■ **Exercise brief**
Please quote every line of the listing below verbatim, keeping the original order.
*** Available data ***
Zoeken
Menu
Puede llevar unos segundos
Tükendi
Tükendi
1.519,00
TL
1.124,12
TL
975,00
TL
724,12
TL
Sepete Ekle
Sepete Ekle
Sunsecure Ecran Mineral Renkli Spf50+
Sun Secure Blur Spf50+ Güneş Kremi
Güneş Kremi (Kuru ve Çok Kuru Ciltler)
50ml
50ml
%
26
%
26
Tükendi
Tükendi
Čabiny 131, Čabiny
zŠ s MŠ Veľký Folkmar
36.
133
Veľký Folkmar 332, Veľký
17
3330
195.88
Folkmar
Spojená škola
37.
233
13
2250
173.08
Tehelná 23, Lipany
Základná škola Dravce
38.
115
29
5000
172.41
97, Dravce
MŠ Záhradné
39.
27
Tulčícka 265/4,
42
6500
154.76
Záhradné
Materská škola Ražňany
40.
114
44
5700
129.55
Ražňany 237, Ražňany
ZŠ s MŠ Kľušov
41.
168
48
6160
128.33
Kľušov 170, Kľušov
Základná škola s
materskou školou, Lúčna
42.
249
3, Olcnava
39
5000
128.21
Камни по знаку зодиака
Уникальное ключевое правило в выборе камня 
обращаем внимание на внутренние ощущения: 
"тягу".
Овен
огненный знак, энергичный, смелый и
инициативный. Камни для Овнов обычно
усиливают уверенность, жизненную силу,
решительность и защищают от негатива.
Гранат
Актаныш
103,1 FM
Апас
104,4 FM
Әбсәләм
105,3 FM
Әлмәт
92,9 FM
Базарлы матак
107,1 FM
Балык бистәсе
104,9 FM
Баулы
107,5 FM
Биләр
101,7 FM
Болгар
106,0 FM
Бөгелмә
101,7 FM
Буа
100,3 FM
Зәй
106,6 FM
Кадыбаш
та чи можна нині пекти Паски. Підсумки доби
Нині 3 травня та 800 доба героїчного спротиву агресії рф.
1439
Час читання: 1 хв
*** End of Available data ***
■ **Problem solution**
Zoeken
Menu
Puede llevar unos segundos
Tükendi
Tükendi
1.519,00
TL
1.124,12
TL
975,00
TL
724,12
TL
Sepete Ekle
Sepete Ekle
Sunsecure Ecran Mineral Renkli Spf50+
Sun Secure Blur Spf50+ Güneş Kremi
Güneş Kremi (Kuru ve Çok Kuru Ciltler)
50ml
50ml
%
26
%
26
Tükendi
Tükendi
Čabiny 131, Čabiny
zŠ s MŠ Veľký Folkmar
36.
133
Veľký Folkmar 332, Veľký
17
3330
195.88
Folkmar
Spojená škola
37.
233
13
2250
173.08
Tehelná 23, Lipany
Základná škola Dravce
38.
115
29
5000
172.41
97, Dravce
MŠ Záhradné
39.
27
Tulčícka 265/4,
42
6500
154.76
Záhradné
Materská škola Ražňany
40.
114
44
5700
129.55
Ražňany 237, Ražňany
ZŠ s MŠ Kľušov
41.
168
48
6160
128.33
Kľušov 170, Kľušov
Základná škola s
materskou školou, Lúčna
42.
249
3, Olcnava
39
5000
128.21
Камни по знаку зодиака
Уникальное ключевое правило в выборе камня 
обращаем внимание на внутренние ощущения: 
"тягу".
Овен
огненный знак, энергичный, смелый и
инициативный. Камни для Овнов обычно
усиливают уверенность, жизненную силу,
решительность и защищают от негатива.
Гранат
Актаныш
103,1 FM
Апас
104,4 FM
Әбсәләм
105,3 FM
Әлмәт
92,9 FM
Базарлы матак
107,1 FM
Балык бистәсе
104,9 FM
Баулы
107,5 FM
Биләр
101,7 FM
Болгар
106,0 FM
Бөгелмә
101,7 FM
Буа
100,3 FM
Зәй
106,6 FM
Кадыбаш
та чи можна нині пекти Паски. Підсумки доби
Нині 3 травня та 800 доба героїчного спротиву агресії рф.
1439
Час читання: 1 хв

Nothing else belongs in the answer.